Religious studies professor conducts research on physical representations of the Bible
Chair and Associate Professor of Religious Studies Paul Thomas is conducting research on how physical presentations of the Bible are used to form rhetorical arguments and how people reimagine the Bible and associated texts through exhibitions.
Thomas’ research is focused on the Kentucky Creation Museum and Ark Encounter, a full-size replica of Noah’s Ark located in northern Kentucky.
“It’s an incredible thing to see,” he said.
Thomas began his study in 2014 by researching the museum to gather basic information. He then visited the museum to examine how the displays were arranged to craft their argument and how the Bible was used to support their argument.
The Kentucky Creation Museum and Ark Encounter seeks to demonstrate that the Earth is roughly 6,000 years old and that Genesis chapters 1-2 account of creation is scientifically accurate, according to Thomas.
Thomas sought to find the impact the attractions had on museum patrons by communicating with them directly. However, he was respectfully asked not to do so by members Answers in Genesis, an apologetics, or Christianity-defending, ministry group that crafted the museum’s attractions.
According to their website, the organization is dedicated to helping Christians defend their faith and assist with answering questions about the Bible, particularly about the book of Genesis.
After strictly observing the visitors, Thomas decided to contact them another way.
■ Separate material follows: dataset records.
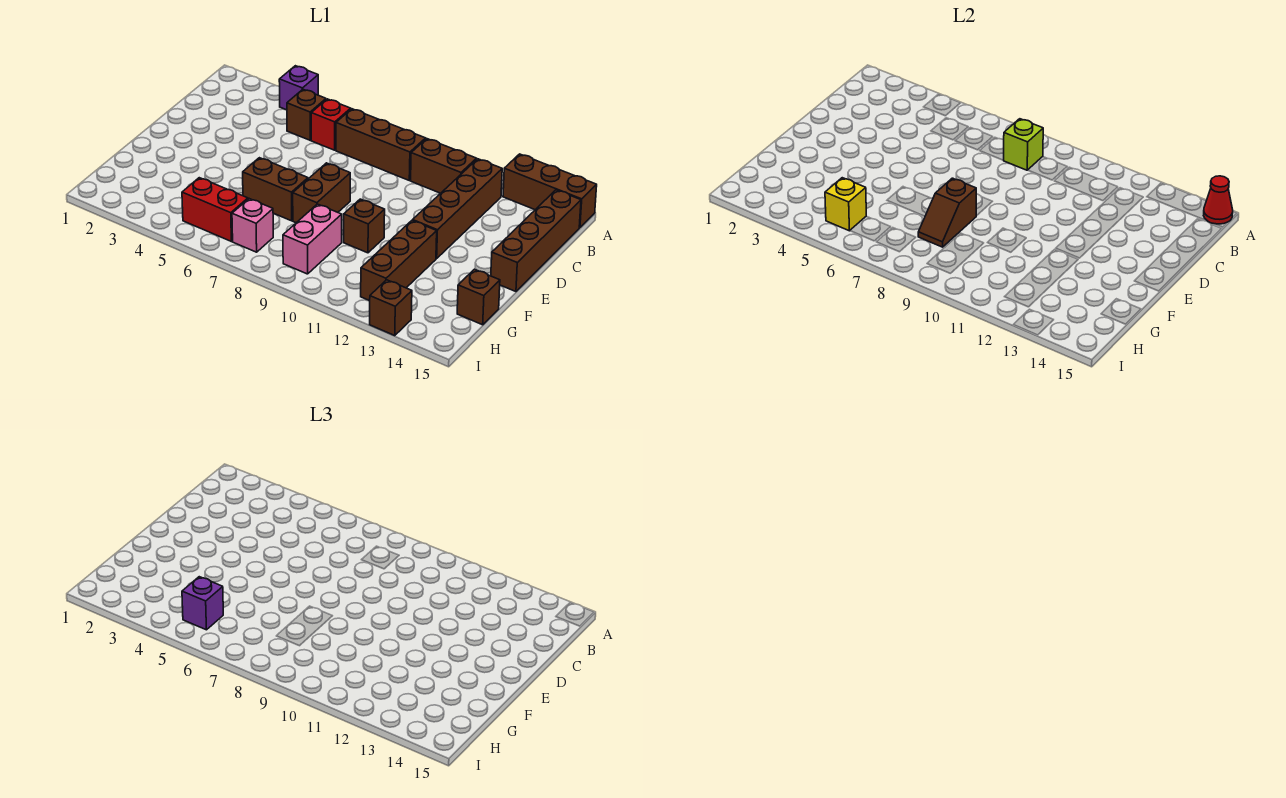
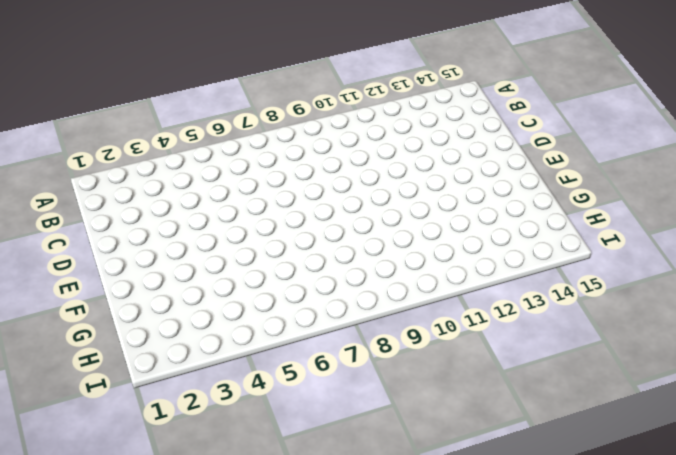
none -> purple 1x1 brick [279,66,318,110]
none -> brown 1x3 brick [503,154,597,228]
none -> brown 1x1 brick [287,89,326,140]

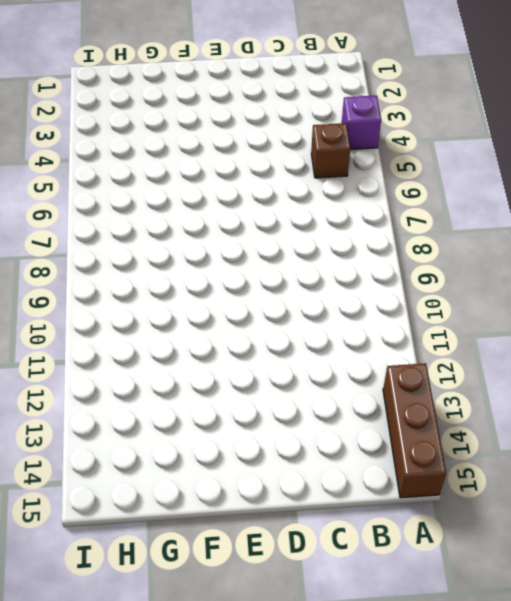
none -> red 1x1 brick [311,99,351,150]
none -> brown 1x3 brick [336,109,426,180]
none -> brown 1x2 brick [411,139,476,193]

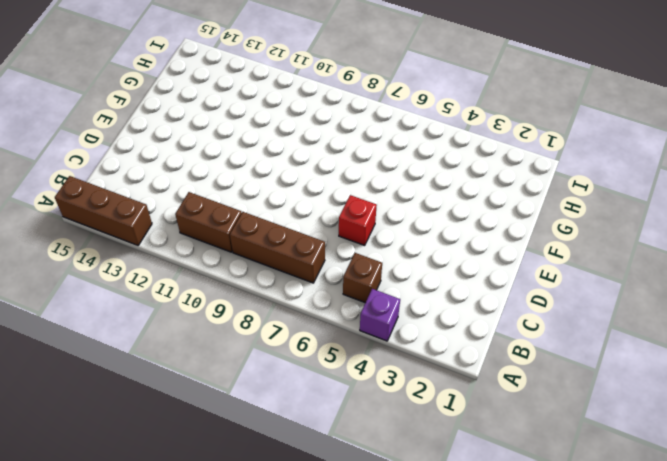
red 1x1 brick [339,195,377,245] -> red 1x1 brick moved to [311,99,351,150]
none -> brown 1x4 brick [413,159,502,259]
none -> brown 1x4 brick [491,190,581,292]
none -> brown 1x2 brick [293,163,350,223]

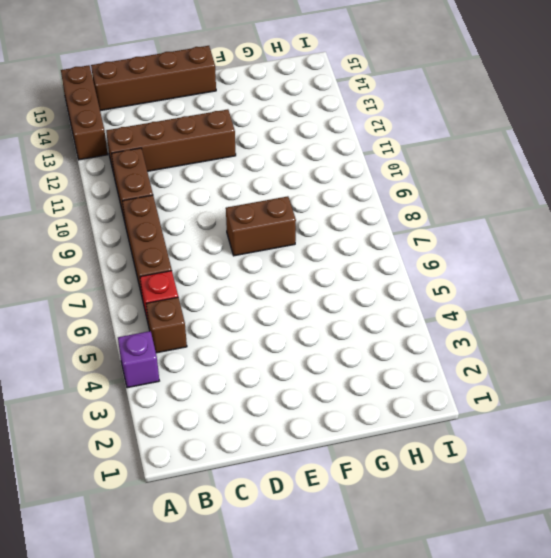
none -> brown 1x2 brick [243,158,308,221]
none -> brown 1x1 brick [344,199,385,253]
none -> brown 1x3 brick [361,220,437,301]

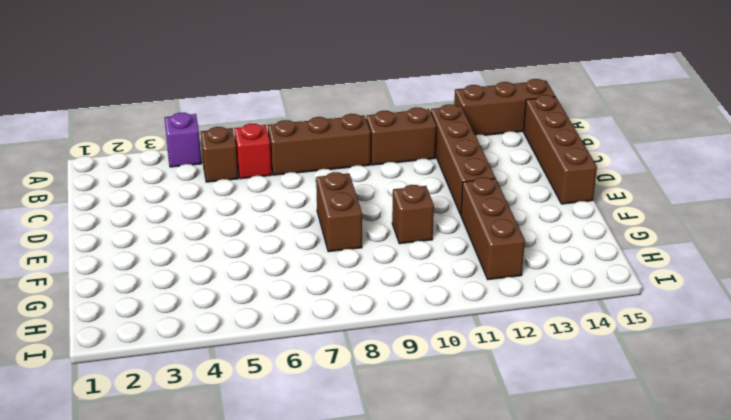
none -> brown 1x2 brick [243,158,308,221]
none -> pink 1x2 brick [283,204,342,274]
none -> brown 1x1 brick [457,269,500,325]

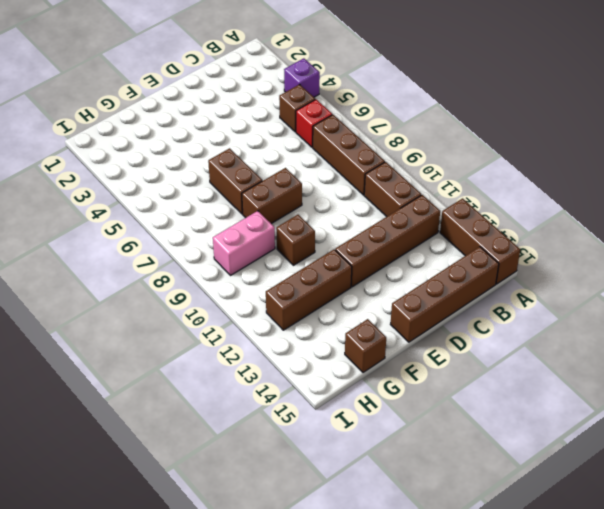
none -> red 1x2 brick [182,178,248,241]
none -> pink 1x1 brick [232,199,273,252]
none -> brown 1x1 brick [370,280,412,335]

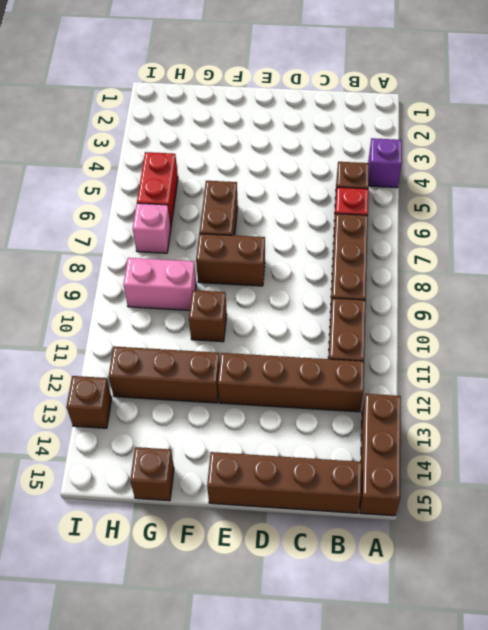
none -> red 1x1 cone [1204,176,1233,224]
none -> lime 1x1 brick [1003,119,1043,170]
none -> brown 1x2 slope [918,178,976,247]

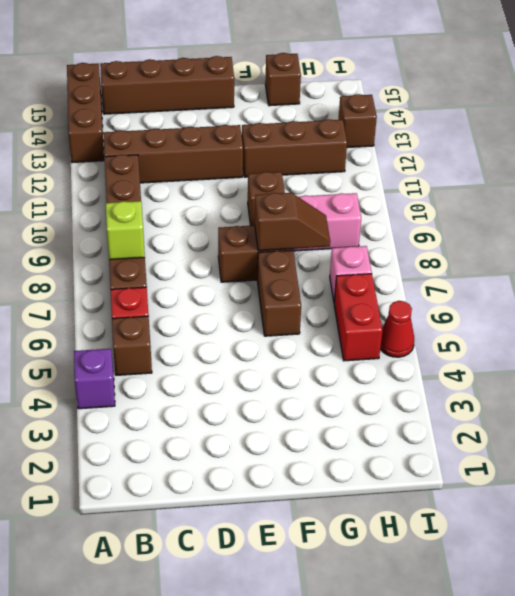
red 1x1 cone [380,301,414,357] -> red 1x1 cone moved to [1204,176,1233,224]
none -> yellow 1x1 brick [825,178,866,231]
none -> purple 1x1 brick [182,577,223,630]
He began studying previous visitors’ written reviews of the museum on websites, such as Facebook and TripAdvisor. After communicating via email and collecting the visitors’ contact information, Thomas began conducting phone interviews. He interviewed the individuals about their encounter with the attractions and how the displays affected their understanding of the Bible in order to determine if they were resistant or accepting of the museum’s argument.
Although Thomas had no hypotheses when beginning the research, he came to what he called a “surprising” conclusion.
“There are a fair number of people who identify as Christians who are resistant to Answers in Genesis’ argument and the use of the Bible to make their argument,” Thomas said.
Thomas said research also suggests that “The museum is linking the readings of the Bible to America’s social, political and economic issues. The Answer in Genesis is arguing that if they can get people to take the Bible literally again, then God will favor the nation and the problems will be resolved. The Creation Museum has had millions of visitors since it has opened in 2007 - alone says that this is no mere curiosity that something is going on.”
Thomas has completed a majority of his research and has two-thirds of his book draft completed. His next steps include finalizing a few more chapters, analyzing interview data, and finding a publisher.
Thomas’ experience gives a chance for students to gain from his opportunities by bringing his research into the classroom. Thomas uses the development of his research as an example for students to grasp concepts more easily and understand the research process. Thomas also uses Answers in Genesis as examples and to lead discussions in class. An undergraduate student worked with Thomas on some of his research by visiting the museum and collecting photos and details of the displays during the origin of the process.
Thomas’ research was funded by a grant from the College of Humanities and Behavioral Sciences. This grant supported his stay in Kentucky and some of the software he used to complete his research.